═══ Quoted passage
If you are stuffed up, the best move may be patience. Warm fluids, swallowing, and time can do more than a hard pressure trick. Some adults use oral or nasal decongestants before travel. That can be fine for some people, though labels matter, and some health conditions or medicines can make those products a poor fit.
During A Flight
Start early, not when your ears already hurt. Sip water during descent, chew gum, and clear pressure every few minutes. If one ear is slower than the other, keep the pressure gentle and repeat the easy steps. Do not fall asleep right before landing if your ears tend to block.
When You Have A Cold Or Allergies
Do not keep trying to force a pop every few minutes. Swollen tissue needs time. If you can delay a flight or dive until the nose feels more open, that is often the calmer choice. If you have allergies, stick with the allergy medicine you already use as directed.
══════
═══ Available data
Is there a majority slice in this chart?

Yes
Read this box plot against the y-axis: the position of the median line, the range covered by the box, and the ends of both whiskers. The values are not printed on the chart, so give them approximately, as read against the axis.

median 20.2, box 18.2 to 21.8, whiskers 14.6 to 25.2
══════
**Prompt 1**
Do these statements agree with the text on ear pressure? Answer yes or no for each, and quote the words that decide it. (a) It advises waiting until your ears hurt before you start clearing pressure. (b) It says swollen tissue needs time. (c) It suggests switching to a new allergy medicine before a flight.
**Prompt 2**
Pick up the text on ear pressure after its last sentence and keep writing it.
The lines are separate material, apart from the text on ear pressure.

**Written reply 1**
(a) No: "Start early, not when your ears already hurt."
(b) Yes: "Swollen tissue needs time."
(c) No: "stick with the allergy medicine you already use as directed."

**Written reply 2**
Signs You Should Stop And Get Medical Care
Most blocked ears settle on their own. Pain that keeps climbing, drainage, fever, spinning, or hearing that drops and stays down is a different story. The NHS ear infection advice lists fluid from the ear, fever, dizziness, and new hearing loss among the warning signs that need medical care.
| What You Notice | What It May Mean | What To Do |
|---|---|---|
| Mild fullness for a short time | Pressure has not equalized yet | Keep to swallowing, yawning, and rest |
| Pain that fades after a pop | Pressure likely balanced | Ease off and let the ear settle |
| Pain that gets worse with each try | The ear may be irritated or blocked tight | Stop pressure tricks and seek care if it lasts |
| Fluid or blood from the ear | Possible eardrum injury or infection | Get medical care soon |
| Fever, marked dizziness, or vomiting | Infection or a stronger inner-ear problem | Get urgent medical care |
| New hearing loss that does not lift | More than simple pressure may be going on | Get checked without delay |
What Not To Do
A few habits make things worse:
- Do not blow hard again and again. More force does not mean a better pop.
- Do not poke inside the ear with cotton buds, fingers, or tools.
- Do not keep diving or keep dropping altitude fast if one ear is not clearing.
- Do not ignore ear drainage, fever, or hearing loss and hope it will sort itself out.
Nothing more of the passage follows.